2023年 春季日帰り山行 山行記

筆者 R・N (2年生)

3月22日 (水) 快晴

 山行当日は小田原駅にて集合。1人集合場所をホームだと間違えており、全員集合は7時43分となった。集合は遅れてしまったものの、その後の行動には大きな支障は出ず、予定通りの電車に乗った。スイッチバックを繰り返す電車に揺られながらのおよそ1時間の電車移動を終え、強羅駅に到着。準備体操を終え、出発した。

 出発してから20分ほどは市街地を歩いた。市街地歩行の途中、長い階段を下りる場面があった。これから山に登っていくはずであるのに下へと下ってくのはとても新鮮だった。歩いていくうちに、街の風景は旅館街から住宅地へと変貌を遂げ、登山口へ到着し、ここから登山道歩きが始まった。

 登山道を歩いている途中、冬眠から目覚めたのであろうカエルを見つけた。春の訪れを感じさせた瞬間であった。自然と身を共にする山登りでは、このような出会いはありふれたものであるだろう。しかし、私はこの瞬間が山での両生類との初めての遭遇となったため、あのカエルは強く心に残っている。

 カエルとの遭遇後も足を止めることなく、尾根を目指して一行は歩みを進める。一度休憩をはさみ、強羅駅出発から1時間半後、尾根に到達、尾根歩きが始まった。尾根歩きも順調にこなし、明神ヶ岳に到着した。

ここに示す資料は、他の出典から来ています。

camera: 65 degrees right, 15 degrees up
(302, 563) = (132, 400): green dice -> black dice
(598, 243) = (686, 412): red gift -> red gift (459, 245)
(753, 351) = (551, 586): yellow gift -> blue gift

 空の澄んだ晴れ模様であったため、とても良い景色を見渡せた。少し雲がかかっていたが、富士山もくっきり見えており、その見え方の美しさは引率の先生も「天気の変わりやすいこの時期ではなかなか見られない」というように目を見張るものがあった。頂上からはこれから向かう金時山、長尾山も見られた。まだまだ続く行程に備え、一行は明神ヶ岳で昼食をとった。写真撮影を済ませ、金時山に向けて歩行を再開した。

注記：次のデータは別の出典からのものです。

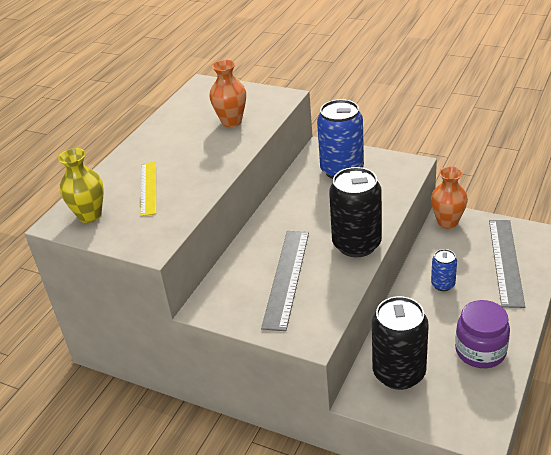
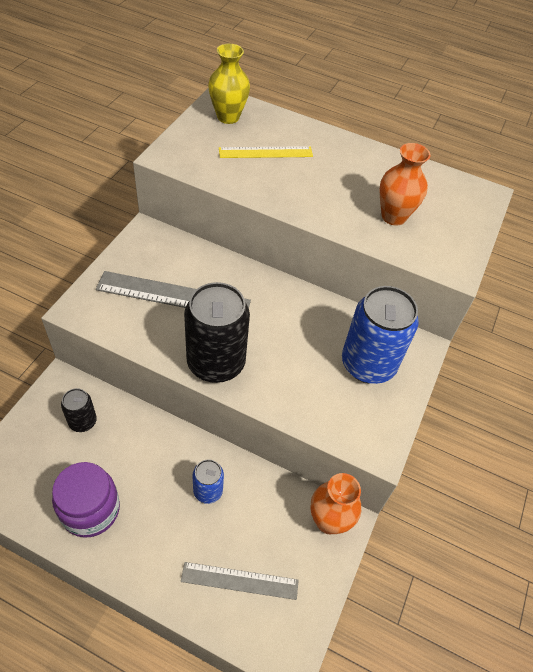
camera: 80 degrees right, 15 degrees up
(399, 373) = (82, 421): black can -> black can, size x0.50
(505, 261) = (240, 580): grey ruler -> grey ruler, size x0.65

 出発すぐ後の歩行はとても気持ちの良いものであった。木の枝が曲がり、自然のトンネルのようになっていて日光を遮ってくれたり、地面に芝が生えていたりと歩きやすい。このような道が金時山までずっと続くといいな、そんな願いを心に抱きながら歩いた。

 しかし、この願いは早々に砕けることとなる。滑りやすい土の斜面の下りが始まった。滑りやすい斜面の下りは経験があるので問題なく下ることができたが、やはり歩きにくい。

 そして、追い打ちに暑さに苦しみ始める者が出始めた。斜面を下り終わってから矢倉沢峠までの道は広大なハコネダケの草原を刈って作られたものであり、風通しが悪かったためである。明神ヶ岳から矢倉沢峠までの道のりはなだらかなものではあったが、暑さのせいで思っていた以上に体力を消費することとなった。

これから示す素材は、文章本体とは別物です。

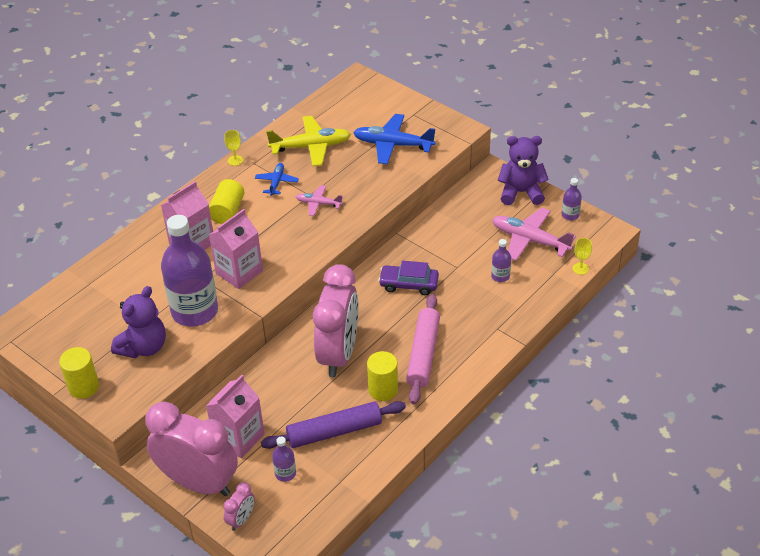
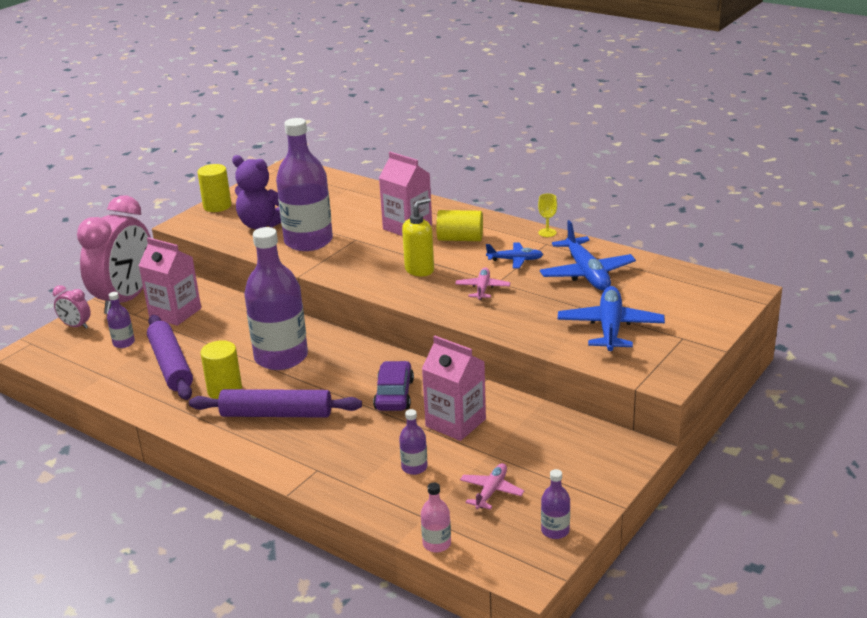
camera: 85 degrees right, 15 degrees down
(239, 272) = (365, 256): pink carton -> pink carton (455, 423)
(276, 238) = (419, 270): none -> yellow soap dispenser
(311, 147) = (587, 273): yellow plane -> blue plane
(339, 354) = (281, 357): pink clock -> purple bottle
(423, 354) = (276, 414): pink rolling pin -> purple rolling pin
(521, 192) = (594, 479): purple teddy bear -> none
(530, 240) = (491, 491): pink plane -> pink plane, size x0.55
(580, 268) = (436, 544): yellow goblet -> pink bottle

 矢倉沢峠からは、金時山に向かって再び登りが始まる。金時山までの途中、私たちは男性二人組に話しかけられた。金時山までの登山道には50mおきに番号入りの標識があって、頂上には277番の標識があることを教えてもらった。早速、足元をのぞいてみると、274という数字の入った標識を発見。山頂まではもう少しだと自分を元気づけながら、山頂までの最後の登りを歩いていく。

 そして、金時山山頂に到着した。ここからも富士山の姿を確認できた。金時山では明神ヶ岳のように長居はせず、写真撮影を済ませ、下界に向けて歩行を開始した。順調に足を進め、長尾山に到着した。展望はなく、山頂の標識もなかったため、写真撮影は行わなかった。

 スピーディーに下山をこなしたおかげで、結果的にコースタイムより早い歩行時間で歩行終了場所である乙女口バス停に到着した。素早く下山することができた自分たちをねぎらうかのように、逃すと20分ほど待つことになるバスが私たちの到着後すぐに来てくれた。

 およそ30分バスに揺られ、解散場所である強羅駅に到着。解散式を駅前で行い、解散となった。

 今回の山行は、幾人かの人にとっては1月の冬2山行以来の少しブランクがある中での山行であったが、ダウンする者も出ず、よく歩くことができていた。しかし、冬季の山行を続けていて軽視していた暑さへの体の順応の不十分さを知らしめられた山行でもあった。